Autores como Salles afirmam que “não há como como estabelecer de forma
inequívoca uma relação direta entre um aumento nas ações de rebeldia dos escravos e a
motivação do Estado imperial para colocar a questão da escravidão em pauta”. (2008, p.
63) Marquese também tem uma percepção mais macroeconômica, tendendo a ver as
pressões da Inglaterra com mais preponderância dentre os fatores que levaram à
abolição. Nessas percepções, a agência humana não tem menos importância, mas é
colocada com uma consequência maior do bloco histórico na qual está envolvida.

Em uma outra perspectiva, Jaime Rodrigues, por exemplo, busca analisar os


principais acontecimentos do século XIX através da visão de um país menos dependente
da influência britânica, pelo menos em relação à escravidão. A autora Joseli Mendonça,
em um caminho parecido, busca dar voz “aos debaixo”, tirando o protagonismo da
abolição somente das elites e dando participação aos cativos. Na sua visão, não é
possível apresentar o termino da escravidão como uma defesa dos interesses das elites
devido à pressão do capitalismo mundial; sem a ação popular, ele teria durado muito
mais tempo.

Em meio a esses inúmeros debates, sem grandes pretensões, e reconhecendo as


minhas amplas limitações quanto ao conhecimento do assunto, busco aqui emitir algum
parecer quanto a este processo.

Analisando o século XIX como um todo, me parece evidente que as ações de


resistência escrava abalaram o sistema veementemente.

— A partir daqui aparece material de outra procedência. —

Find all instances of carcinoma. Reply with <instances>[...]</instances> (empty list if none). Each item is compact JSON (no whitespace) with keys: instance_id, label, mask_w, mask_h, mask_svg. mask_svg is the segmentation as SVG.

O medo constante dos senhores
era justificado: os escravizados lutaram contra a os seus algozes sempre. Entretanto,
como aconteceu e ainda acontece em qualquer sistema opressivo, este tende a cooptar as
ações de resistência que ameaçam a sua sobrevivência, utilizando-as para se fortalecer.
Acredito que o filósofo sloveno Slavoj Zizek faz uma análise do sistema capitalista que
pode se servir, pelo menos a fim pedagógico, para ilustrar o ocorrido no Brasil:

Uma demanda particular, num dado momento, possui poder de


detonação global, funcionando como um substituto metafórico para a
revolução global. Se, de maneira inflexível, insistimos nela, o sistema
pode explodir. Se, entretanto, esperamos por tempo demais, o curto-
circuito metafórico entre essa demanda particular e a derrubada global
é dissolvido, e o Sistema pode, com hipócrita satisfação, perguntar,
“não era isso que você queria? Então, fique com o que pediu!”, sem
que nada de realmente radical aconteça. (2003, p.171)

As ações escravas, dessa forma, tinha potencial de “detonação global”, utilizando a


expressão de Zizek, mas como não explodiam, eram apropriadas. A reação dos
senhores, então, era a de ceder em alguns aspectos, como as brechas camponesas e as
possibilidades de negociação de alforrias para que, com isso, abafassem o real
problema: a escravidão em sí.

Nos anos 1880, a conjuntura foi tão expressivamente combativa à escravidão


que as resistências não conseguiram ser cooptadas nem abafadas, explodindo. Acredito
que durante essa década, de fato, foi à ação escrava e popular a capaz de antecipar o
final da escravidão, tendo um papel determinante. Já nas décadas anteriores, as revoltas
abalavam, mas devido à existência de um sistema de escravidão com grande
elasticidade, com forte potencial de cooptação, que mantinha um grande número de
libertos a fim de estabilizá-lo, foram os agentes externo os principais responsáveis por
empurrar o Brasil à última década antes da sua abolição.